• [Texte de la page]
◇ ◇ ◇ ◇

Ce fermier autrichien a refusé de servir une guerre qui s’opposait à sa conscience : « aucune souffrance extérieure et aucune persécution ne peuvent briser la résistance intérieure de celui dans lequel le Christ vit et agit ». Il est fêté en Autriche le 21 mai comme bienheureux et martyr.
Cette année, ce jour coïncide avec la fête de Marie, Mère de l’Eglise, nouvellement instaurée par le Pape François. Heureux hasard du calendrier car l’histoire de cet autrichien, si peu connue en dehors des frontières, illustre bien, à la suite de Marie, comment l’Esprit Saint reçu à la Pentecôte inspire aux chrétiens des réponses prophétiques. Ce fut le cas de Franz Jägerstätter dont la mission fut de manifester à son peuple la liberté de la conscience au milieu de circonstances inextricables.
Jeunesse et conversion
Franz Jägerstätter est né en 1907, dans le village de St Radegonde, en Haute Autriche, fils d’une fille de ferme célibataire, il est élevé par sa grand-mère et plus tard adopté par le mari de sa mère, un fermier de la région.

◇ ◇ ◇ ◇

Données enregistrées:

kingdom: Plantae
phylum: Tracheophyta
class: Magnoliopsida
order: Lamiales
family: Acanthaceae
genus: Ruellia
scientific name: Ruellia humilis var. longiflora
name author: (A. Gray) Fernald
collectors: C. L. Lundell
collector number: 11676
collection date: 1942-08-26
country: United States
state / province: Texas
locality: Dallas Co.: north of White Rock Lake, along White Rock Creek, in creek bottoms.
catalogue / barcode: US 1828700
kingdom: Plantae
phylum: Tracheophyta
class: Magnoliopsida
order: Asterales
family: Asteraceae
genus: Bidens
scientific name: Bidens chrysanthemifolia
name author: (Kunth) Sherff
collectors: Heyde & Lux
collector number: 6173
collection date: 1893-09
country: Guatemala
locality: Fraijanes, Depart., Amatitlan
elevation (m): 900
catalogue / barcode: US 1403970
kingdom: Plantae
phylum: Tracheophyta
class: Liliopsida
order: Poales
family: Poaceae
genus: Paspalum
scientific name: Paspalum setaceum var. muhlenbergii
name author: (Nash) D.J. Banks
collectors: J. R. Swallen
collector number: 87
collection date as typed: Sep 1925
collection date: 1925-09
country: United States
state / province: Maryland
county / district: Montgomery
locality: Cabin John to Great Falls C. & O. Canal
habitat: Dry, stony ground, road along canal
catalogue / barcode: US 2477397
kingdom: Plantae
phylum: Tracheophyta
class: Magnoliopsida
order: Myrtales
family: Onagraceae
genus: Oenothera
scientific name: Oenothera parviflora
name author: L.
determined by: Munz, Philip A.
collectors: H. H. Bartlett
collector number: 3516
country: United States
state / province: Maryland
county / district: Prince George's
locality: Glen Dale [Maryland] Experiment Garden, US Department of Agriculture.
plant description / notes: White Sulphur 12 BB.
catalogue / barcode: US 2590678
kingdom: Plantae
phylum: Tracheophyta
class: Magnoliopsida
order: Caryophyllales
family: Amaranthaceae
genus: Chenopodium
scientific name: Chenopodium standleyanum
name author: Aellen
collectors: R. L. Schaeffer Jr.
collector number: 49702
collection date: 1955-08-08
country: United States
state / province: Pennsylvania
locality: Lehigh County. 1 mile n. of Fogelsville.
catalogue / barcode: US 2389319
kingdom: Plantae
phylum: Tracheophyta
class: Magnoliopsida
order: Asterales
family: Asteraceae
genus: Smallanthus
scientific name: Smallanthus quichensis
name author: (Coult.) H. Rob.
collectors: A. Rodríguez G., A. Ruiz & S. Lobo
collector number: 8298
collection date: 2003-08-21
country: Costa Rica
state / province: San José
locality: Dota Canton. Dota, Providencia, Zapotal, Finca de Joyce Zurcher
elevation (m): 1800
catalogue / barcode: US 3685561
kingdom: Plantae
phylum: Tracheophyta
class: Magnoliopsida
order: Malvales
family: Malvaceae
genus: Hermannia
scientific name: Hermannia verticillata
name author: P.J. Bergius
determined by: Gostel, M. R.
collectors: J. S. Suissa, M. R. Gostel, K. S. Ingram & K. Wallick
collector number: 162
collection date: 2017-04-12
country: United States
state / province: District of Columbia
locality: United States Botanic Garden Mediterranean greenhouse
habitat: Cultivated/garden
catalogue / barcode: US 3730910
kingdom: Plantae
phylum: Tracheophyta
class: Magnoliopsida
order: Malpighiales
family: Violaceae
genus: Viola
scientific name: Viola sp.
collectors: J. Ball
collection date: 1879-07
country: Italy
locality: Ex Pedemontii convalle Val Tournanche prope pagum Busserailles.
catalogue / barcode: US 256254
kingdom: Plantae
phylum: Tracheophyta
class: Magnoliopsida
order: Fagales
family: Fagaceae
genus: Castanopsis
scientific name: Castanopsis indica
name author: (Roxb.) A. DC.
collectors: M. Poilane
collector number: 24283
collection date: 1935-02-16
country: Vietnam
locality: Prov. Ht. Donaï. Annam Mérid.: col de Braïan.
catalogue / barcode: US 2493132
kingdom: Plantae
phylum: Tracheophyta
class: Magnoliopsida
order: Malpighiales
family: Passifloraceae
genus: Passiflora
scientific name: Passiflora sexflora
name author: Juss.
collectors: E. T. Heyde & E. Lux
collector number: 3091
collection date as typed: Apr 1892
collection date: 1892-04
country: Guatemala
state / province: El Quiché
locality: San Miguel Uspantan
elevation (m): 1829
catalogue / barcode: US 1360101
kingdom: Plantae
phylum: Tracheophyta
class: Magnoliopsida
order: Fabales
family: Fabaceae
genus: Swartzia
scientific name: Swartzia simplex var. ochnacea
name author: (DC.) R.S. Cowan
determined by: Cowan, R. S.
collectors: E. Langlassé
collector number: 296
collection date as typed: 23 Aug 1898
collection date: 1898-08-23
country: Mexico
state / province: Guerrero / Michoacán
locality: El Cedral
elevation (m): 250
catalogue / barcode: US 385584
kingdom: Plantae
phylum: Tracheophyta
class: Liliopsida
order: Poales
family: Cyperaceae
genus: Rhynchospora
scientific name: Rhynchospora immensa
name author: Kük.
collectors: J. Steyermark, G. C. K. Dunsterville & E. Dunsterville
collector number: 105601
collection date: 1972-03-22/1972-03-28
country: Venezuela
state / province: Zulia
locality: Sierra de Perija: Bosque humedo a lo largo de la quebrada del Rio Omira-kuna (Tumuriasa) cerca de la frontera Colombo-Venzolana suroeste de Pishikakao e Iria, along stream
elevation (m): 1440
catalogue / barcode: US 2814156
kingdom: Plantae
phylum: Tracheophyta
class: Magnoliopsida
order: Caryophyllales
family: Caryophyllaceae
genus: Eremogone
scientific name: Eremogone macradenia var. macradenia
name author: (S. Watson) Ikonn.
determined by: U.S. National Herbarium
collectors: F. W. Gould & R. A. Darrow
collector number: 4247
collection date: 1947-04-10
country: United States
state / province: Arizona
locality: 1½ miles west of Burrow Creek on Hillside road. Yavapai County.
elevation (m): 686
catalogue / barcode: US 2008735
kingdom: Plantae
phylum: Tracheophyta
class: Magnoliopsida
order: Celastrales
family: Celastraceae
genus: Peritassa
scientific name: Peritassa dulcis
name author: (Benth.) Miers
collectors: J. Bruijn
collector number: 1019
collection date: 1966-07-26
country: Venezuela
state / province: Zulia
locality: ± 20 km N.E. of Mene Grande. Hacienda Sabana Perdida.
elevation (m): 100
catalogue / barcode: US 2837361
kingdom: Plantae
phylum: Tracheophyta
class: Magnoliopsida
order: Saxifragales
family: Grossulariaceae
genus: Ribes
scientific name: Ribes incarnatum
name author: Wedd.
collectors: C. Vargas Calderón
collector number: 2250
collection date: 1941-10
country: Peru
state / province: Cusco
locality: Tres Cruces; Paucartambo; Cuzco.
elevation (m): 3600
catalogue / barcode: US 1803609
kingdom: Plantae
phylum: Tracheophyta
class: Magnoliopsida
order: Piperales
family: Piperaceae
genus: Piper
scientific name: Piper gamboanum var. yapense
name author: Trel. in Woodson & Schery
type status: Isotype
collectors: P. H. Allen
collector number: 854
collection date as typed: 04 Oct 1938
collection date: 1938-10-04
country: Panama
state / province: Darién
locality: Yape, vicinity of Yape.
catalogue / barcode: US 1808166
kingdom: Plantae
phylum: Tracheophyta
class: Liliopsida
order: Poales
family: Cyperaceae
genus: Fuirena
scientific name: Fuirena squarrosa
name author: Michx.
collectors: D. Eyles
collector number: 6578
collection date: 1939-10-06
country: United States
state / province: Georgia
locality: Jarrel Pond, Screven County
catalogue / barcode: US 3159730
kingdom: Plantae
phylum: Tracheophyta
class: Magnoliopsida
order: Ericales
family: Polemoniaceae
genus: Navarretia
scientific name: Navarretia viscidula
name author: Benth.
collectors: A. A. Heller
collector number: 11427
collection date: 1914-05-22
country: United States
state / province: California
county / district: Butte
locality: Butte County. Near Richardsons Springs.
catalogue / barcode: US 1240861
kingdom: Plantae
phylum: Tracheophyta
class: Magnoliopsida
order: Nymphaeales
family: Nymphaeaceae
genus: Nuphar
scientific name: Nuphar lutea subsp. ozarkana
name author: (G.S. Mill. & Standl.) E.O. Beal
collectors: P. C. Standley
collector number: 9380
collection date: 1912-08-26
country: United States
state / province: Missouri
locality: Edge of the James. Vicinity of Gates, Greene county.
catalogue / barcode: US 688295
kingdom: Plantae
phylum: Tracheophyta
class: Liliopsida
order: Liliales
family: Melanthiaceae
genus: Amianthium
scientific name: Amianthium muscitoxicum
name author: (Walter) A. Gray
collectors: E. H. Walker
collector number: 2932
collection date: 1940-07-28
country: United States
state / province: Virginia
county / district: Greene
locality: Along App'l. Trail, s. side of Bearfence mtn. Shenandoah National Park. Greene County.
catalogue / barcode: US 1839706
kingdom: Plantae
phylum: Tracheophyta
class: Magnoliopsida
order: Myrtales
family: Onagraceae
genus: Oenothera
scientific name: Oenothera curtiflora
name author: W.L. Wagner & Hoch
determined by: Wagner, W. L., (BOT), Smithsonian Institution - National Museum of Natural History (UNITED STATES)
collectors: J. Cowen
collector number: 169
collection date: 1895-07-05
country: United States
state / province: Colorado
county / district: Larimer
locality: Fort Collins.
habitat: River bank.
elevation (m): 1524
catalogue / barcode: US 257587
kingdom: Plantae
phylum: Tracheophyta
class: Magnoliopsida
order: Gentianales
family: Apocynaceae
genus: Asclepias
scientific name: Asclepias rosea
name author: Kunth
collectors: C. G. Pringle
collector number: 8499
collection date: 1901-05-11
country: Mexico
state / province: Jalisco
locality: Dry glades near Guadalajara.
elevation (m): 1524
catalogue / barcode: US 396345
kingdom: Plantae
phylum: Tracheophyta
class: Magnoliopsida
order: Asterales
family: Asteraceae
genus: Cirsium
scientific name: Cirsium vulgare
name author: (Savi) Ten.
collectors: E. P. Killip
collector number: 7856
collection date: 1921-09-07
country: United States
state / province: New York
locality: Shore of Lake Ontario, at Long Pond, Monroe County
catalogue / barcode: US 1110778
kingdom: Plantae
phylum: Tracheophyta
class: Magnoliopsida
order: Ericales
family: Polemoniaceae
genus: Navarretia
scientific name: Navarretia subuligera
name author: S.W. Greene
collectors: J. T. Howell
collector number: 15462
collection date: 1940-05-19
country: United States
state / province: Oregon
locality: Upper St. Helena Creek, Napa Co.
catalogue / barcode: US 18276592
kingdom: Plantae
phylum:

◇ ◇ ◇ ◇

• [Liste des tâches]
• 1. Recopiez le passage du texte sur Franz Jägerstätter qui commence par « Ce fermier autrichien » et se poursuit jusqu'à « de circonstances inextricables. ».
• 2. Réécrivez plus brièvement le paragraphe du texte sur Franz Jägerstätter qui commence par « Cette année, ce jour coïncide », sans perdre ses faits principaux.

• [Réponses par tâche]
• 1.
Ce fermier autrichien a refusé de servir une guerre qui s’opposait à sa conscience : « aucune souffrance extérieure et aucune persécution ne peuvent briser la résistance intérieure de celui dans lequel le Christ vit et agit ». Il est fêté en Autriche le 21 mai comme bienheureux et martyr.
Cette année, ce jour coïncide avec la fête de Marie, Mère de l’Eglise, nouvellement instaurée par le Pape François. Heureux hasard du calendrier car l’histoire de cet autrichien, si peu connue en dehors des frontières, illustre bien, à la suite de Marie, comment l’Esprit Saint reçu à la Pentecôte inspire aux chrétiens des réponses prophétiques. Ce fut le cas de Franz Jägerstätter dont la mission fut de manifester à son peuple la liberté de la conscience au milieu de circonstances inextricables.

• 2. Cette année, le 21 mai tombe le même jour que la fête de Marie, Mère de l'Église, récemment instaurée par le pape François. Ce hasard tombe bien : l'histoire de Franz Jägerstätter, peu connue hors d'Autriche, montre comment l'Esprit Saint reçu à la Pentecôte inspire aux chrétiens, à la suite de Marie, des réponses prophétiques. Sa mission fut de montrer à son peuple la liberté de la conscience dans des circonstances inextricables.